KOTA BEKASI – PT PLN (Persero) menerapkan manajemen beban listrik di sejumlah wilayah Kota Bekasi setelah terjadi gangguan teknis operasional pada pembangkit yang menyebabkan penurunan kapasitas pasokan listrik ke sistem.
Kebijakan tersebut berdampak pada pemadaman listrik bergilir di beberapa kawasan pada Jumat (19/6). PLN menyebut langkah itu diperlukan untuk menjaga keandalan dan stabilitas sistem kelistrikan selama proses penanganan gangguan berlangsung.
Humas Unit Pelaksana Pelayanan Pelanggan (UP3) PLN Bekasi, Rahmat Hidayat, mengatakan gangguan pada pembangkit menyebabkan pasokan listrik yang tersedia tidak dapat memenuhi kebutuhan sistem secara optimal.
"Pemadaman tersebut terjadi akibat kendala teknis operasional pada pembangkit yang menyebabkan penurunan kapasitas suplai listrik," kata Rahmat dalam keterangan resminya.

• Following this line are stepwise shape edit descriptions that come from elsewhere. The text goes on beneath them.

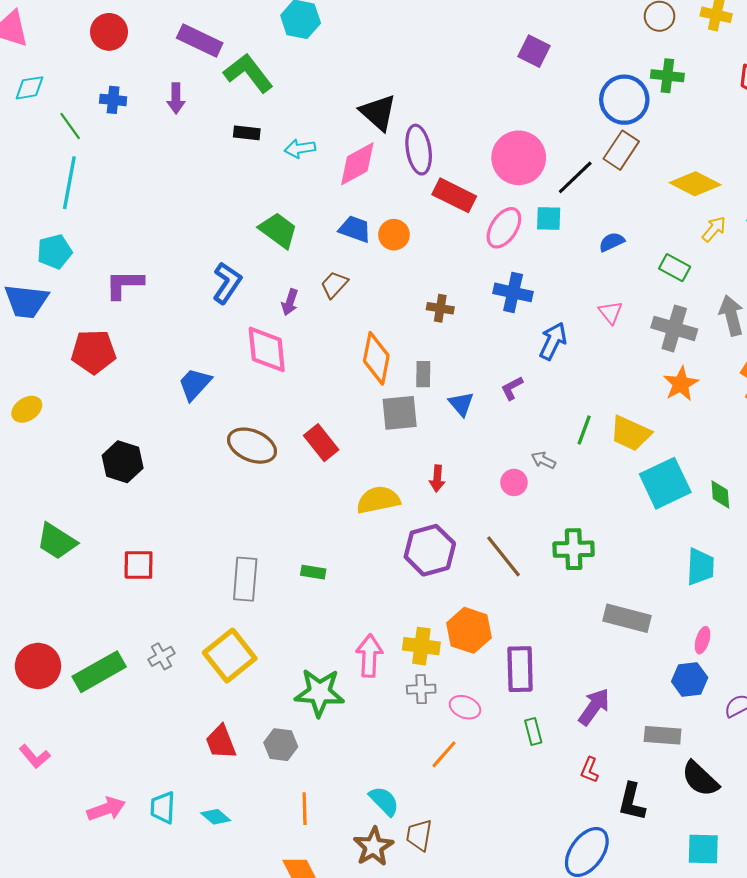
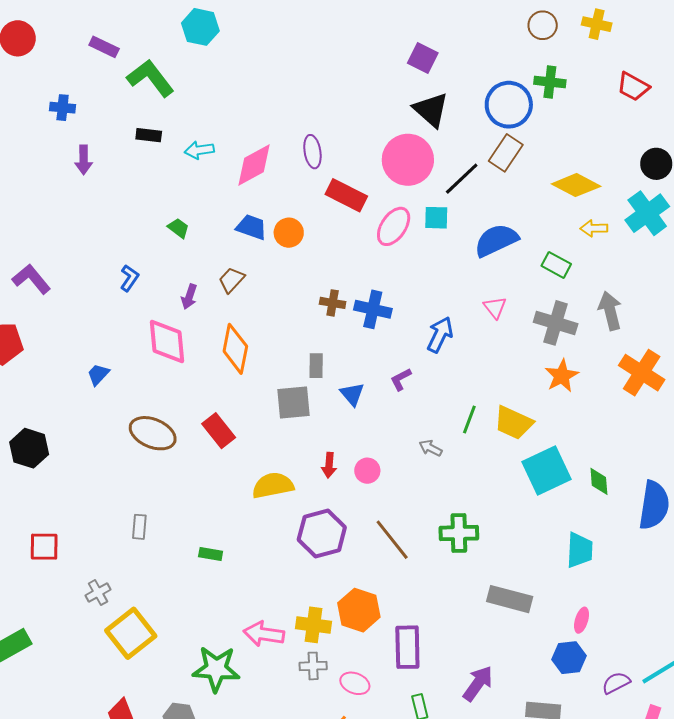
purple rectangle: (200, 41) -> (104, 47), size x0.7
purple arrow: (176, 98) -> (84, 160), moved
blue cross: (113, 100) -> (63, 108), moved
black triangle: (378, 113) -> (431, 110), moved
purple ellipse: (419, 150) -> (312, 152), size x0.7
yellow arrow: (714, 229) -> (594, 228), turned -132
green trapezoid: (278, 230) -> (178, 228), size x0.6
blue semicircle: (612, 242) -> (496, 240), size x1.8
blue L-shape: (227, 283) -> (129, 278), size x0.7
purple L-shape: (124, 284) -> (31, 279), turned 51
blue cross: (513, 292) -> (373, 309), moved
orange diamond: (376, 358) -> (235, 349), moved
blue trapezoid: (195, 384) -> (98, 374), size x0.7
pink circle: (514, 482) -> (367, 471), moved
gray rectangle: (245, 579) -> (139, 527), moved, size x0.6
gray cross: (161, 656) -> (98, 593), moved
pink arrow: (369, 656) -> (264, 634), turned -84

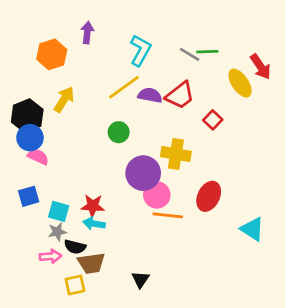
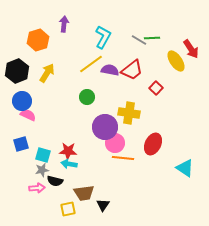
black hexagon: (27, 116) -> (17, 71), moved
brown trapezoid: (91, 263) -> (84, 193), moved
yellow square: (75, 285) -> (68, 209), moved

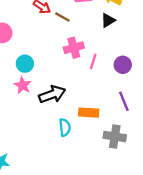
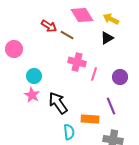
pink cross: (74, 48) -> (77, 62), turned 30
black arrow: (52, 94) -> (58, 103), turned -105
purple line: (124, 101) -> (111, 106), moved

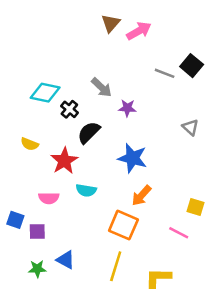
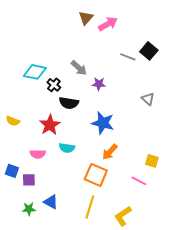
black semicircle: (89, 132) -> (69, 103), turned -126
yellow semicircle: (30, 144) -> (13, 121), moved
yellow L-shape: (158, 278) -> (123, 216), turned -35

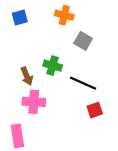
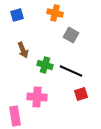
green cross: (53, 66) -> (45, 65), moved
brown arrow: (27, 76) -> (23, 50), moved
pink cross: (34, 102) -> (37, 97), moved

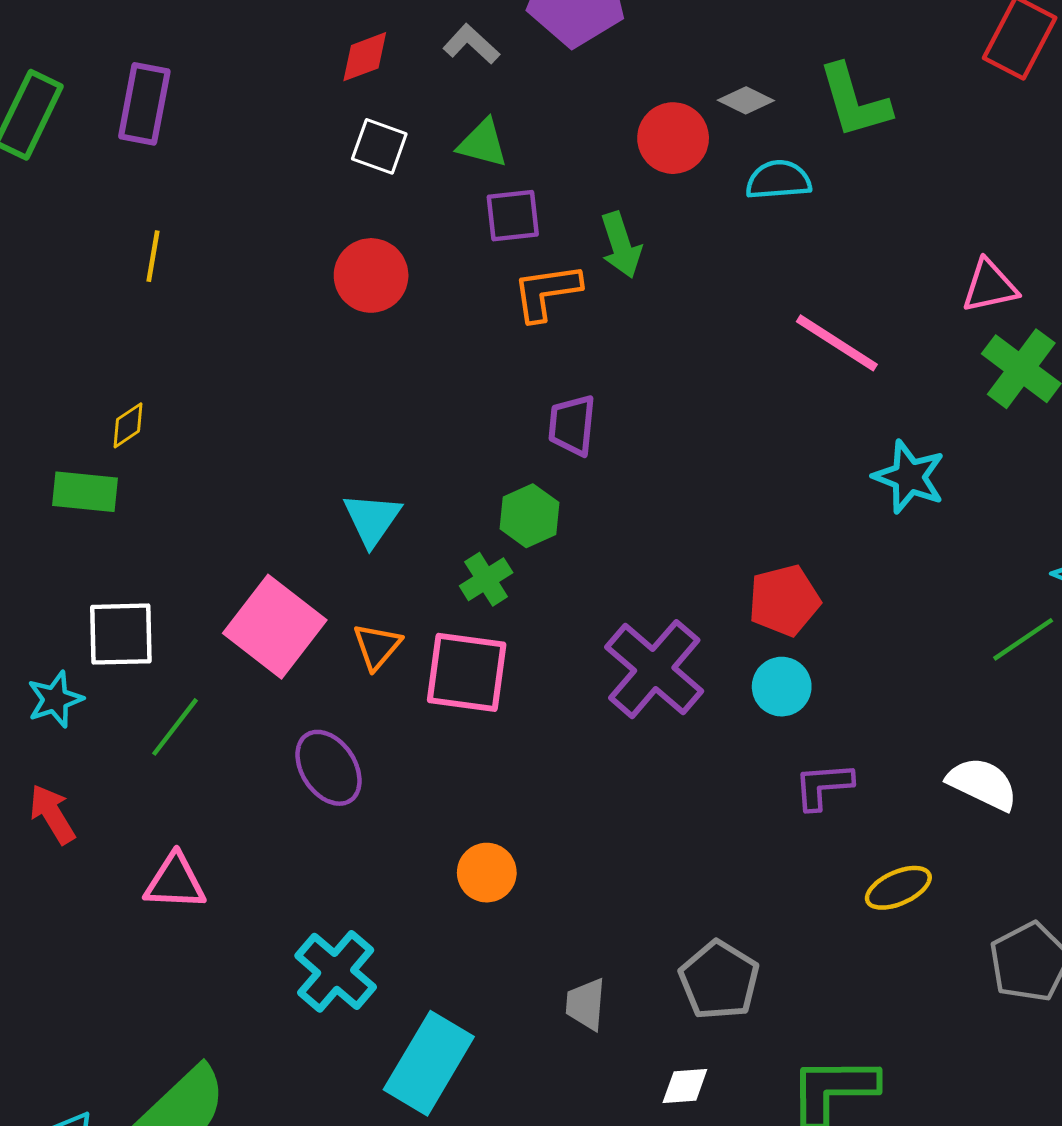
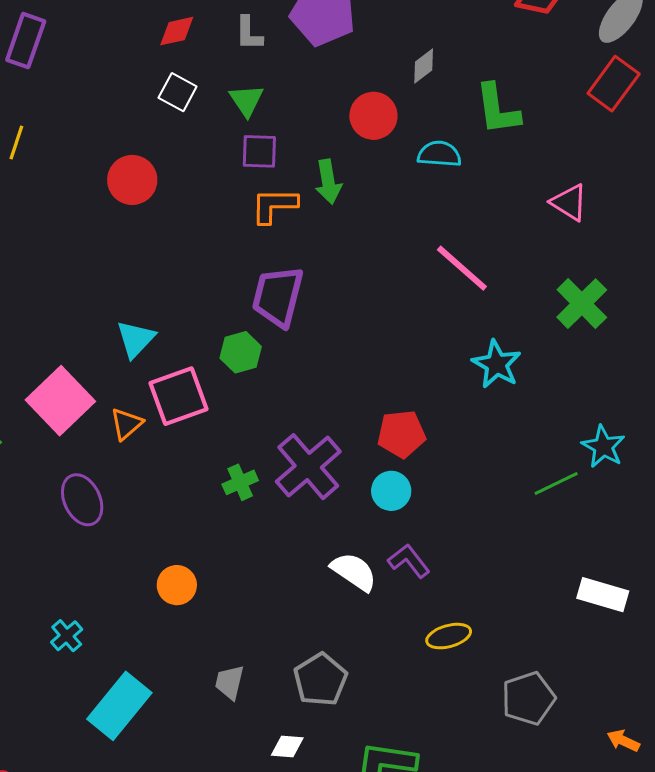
gray L-shape: (471, 44) -> (249, 33), turned -141
gray diamond: (746, 100) -> (424, 66), moved, turned -72
green triangle: (483, 143) -> (247, 100), turned 33
red circle: (371, 275) -> (132, 180), moved
pink triangle: (990, 286) -> (569, 202), moved, turned 36
purple trapezoid: (572, 425) -> (278, 296), size x1.5
green cross: (486, 579) -> (240, 482), moved
pink square: (467, 672) -> (178, 396), moved, turned -36
white semicircle: (982, 784) -> (354, 572), moved
purple L-shape: (823, 786) -> (409, 561), turned 48
cyan cross: (336, 971) -> (67, 636), size x0.6

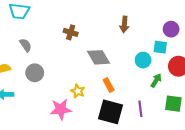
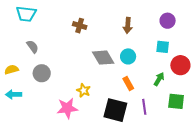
purple circle: (171, 29) -> (168, 21), moved
brown cross: (71, 32) -> (80, 26), moved
cyan circle: (143, 60) -> (128, 56), moved
orange rectangle: (109, 85) -> (128, 83), moved

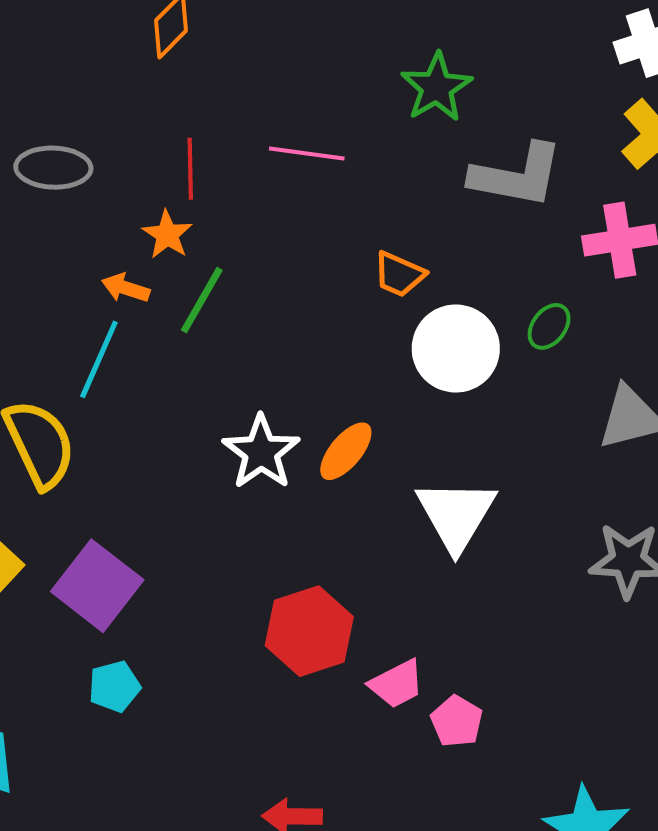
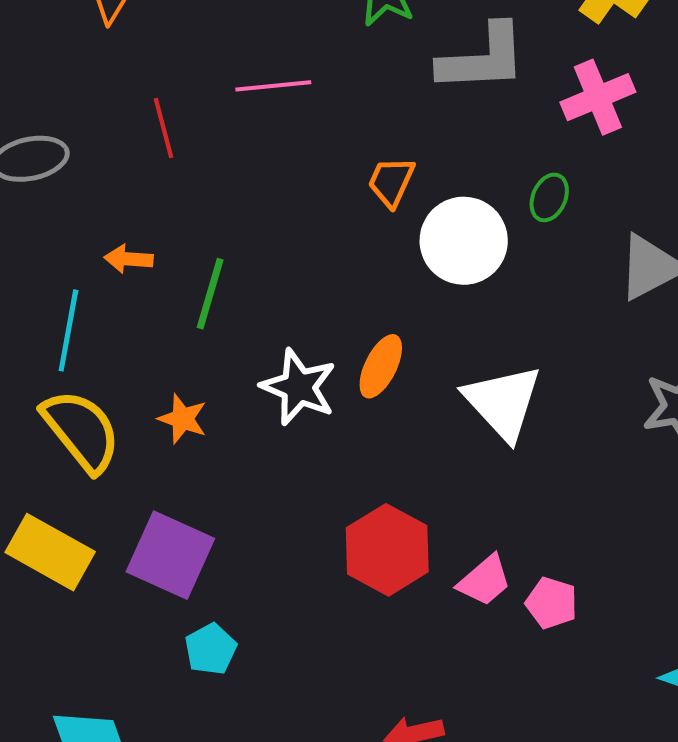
orange star: (167, 235) -> (183, 419), moved
orange trapezoid: (399, 274) -> (391, 182), turned 104
green line: (202, 300) -> (210, 294), moved
cyan line: (99, 359) -> (68, 330), moved

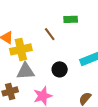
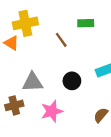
yellow cross: (21, 49) -> (25, 23), moved

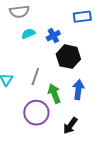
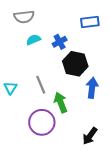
gray line: (35, 77) -> (41, 85), turned -42
blue arrow: (78, 90) -> (92, 88), moved
black arrow: (70, 126) -> (90, 136), moved

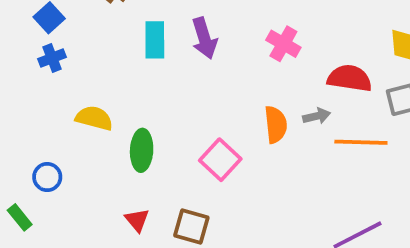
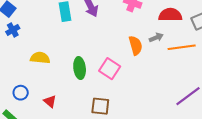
green ellipse: (142, 150) -> (80, 68), moved
red triangle: (137, 220) -> (50, 101), moved

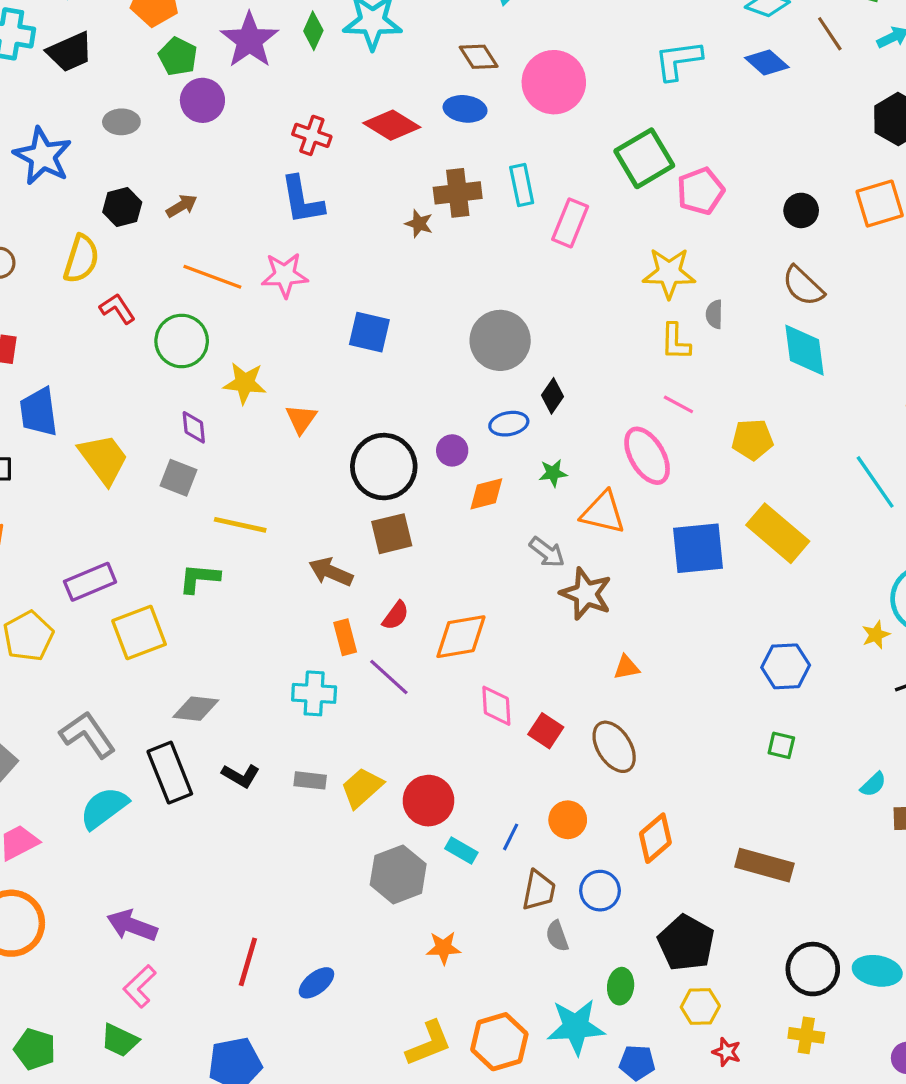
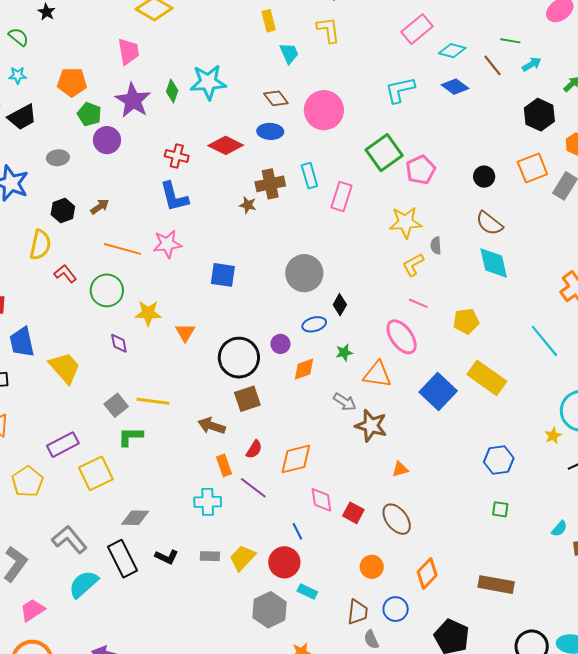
yellow L-shape: (675, 342) -> (413, 265), turned 65
gray square: (178, 478) -> (116, 405), moved, turned 35
blue square: (698, 548) -> (438, 391), turned -36
blue line: (511, 837) -> (297, 531), moved, turned -48

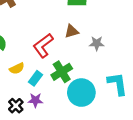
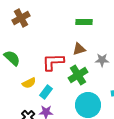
red L-shape: (43, 46) -> (53, 62), turned 35
green cross: (62, 72) -> (78, 75), moved

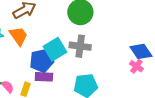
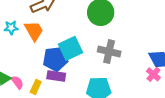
gray cross: (80, 46) -> (109, 52), moved

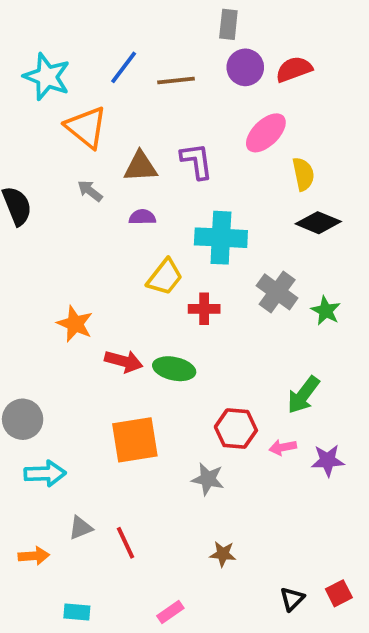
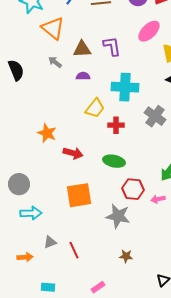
green ellipse: (174, 369) -> (114, 161), moved
gray star: (208, 479) -> (118, 216), size x1.4

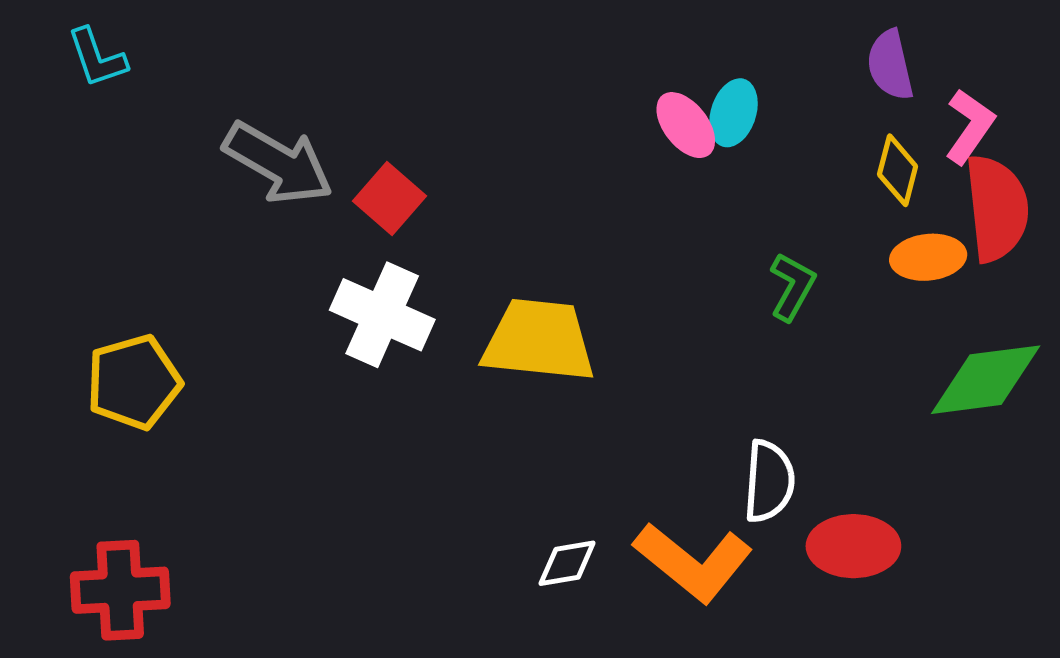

Ia menjelaskan, manajemen beban merupakan langkah sementara yang dilakukan untuk menjaga keseimbangan sistem kelistrikan hingga proses pemulihan selesai dilakukan.
Wilayah yang terdampak pemadaman tersebar di tiga area layanan PLN Bekasi. Di wilayah ULP Bekasi Kota, pemadaman mulai berlangsung sekitar pukul 08.30 WIB pada jalur Penyulang Holy. Kawasan yang terdampak meliputi Perumnas 3, Jalan Pulau Bangka, Jalan Kalimantan, Jalan Singkep, Jalan Bintan, Jalan Pulau Sulawesi, Jalan Sumatera, Jalan Pulau Jawa, Jalan Pulau Panaitan, Kampung Rawa Aren, Jalan Aren Jaya 1, Jalan Aren Jaya 2, Jalan Aren Jaya 3, dan kawasan sekitarnya.
Sementara itu, wilayah ULP Mustikajaya mengalami pemadaman mulai pukul 09.31 WIB. Area yang terdampak mencakup Mutiara Gading Timur, Graha Harapan, Jalan Bayan, Ciketing Rawamulya, serta lingkungan sekitar.
Di wilayah ULP Bantargebang, pemadaman terjadi sejak pukul 09.00 WIB dengan cakupan Jalan Raya Narogong, Jalan Cipendawa Baru, RSUD Bantar Gebang, Perumahan Cluster Natura, dan sejumlah kawasan lainnya.
Rahmat menegaskan bahwa petugas PLN terus bekerja di lapangan untuk mempercepat proses pemulihan pasokan listrik. Namun, estimasi waktu normalisasi masih dapat berubah sesuai perkembangan kondisi teknis.
"Estimasi waktu pemulihan dapat berubah menyesuaikan kondisi teknis di lapangan," ujarnya.
Sementara itu, Manager Komunikasi dan Tanggung Jawab Sosial dan Lingkungan (TJSL) PLN Unit Induk Distribusi (UID) Jawa Barat, Nurmalitasari, menyampaikan permohonan maaf kepada pelanggan yang terdampak pemadaman.
Menurut dia, PLN berupaya meminimalkan dampak gangguan dan memastikan pasokan listrik dapat kembali normal secepat mungkin.
"PLN memohon maaf atas ketidaknyamanan yang dirasakan pelanggan akibat manajemen beban listrik secara terbatas," katanya.
Nurmalitasari juga mengingatkan bahwa pelanggan memiliki hak memperoleh kompensasi sesuai ketentuan yang berlaku apabila terjadi gangguan pelayanan yang memenuhi standar sebagaimana diatur dalam regulasi ketenagalistrikan.
Untuk memperoleh informasi terbaru mengenai pemadaman maupun progres pemulihan jaringan, pelanggan dapat menghubungi Contact Center 123 atau mengakses aplikasi PLN Mobile.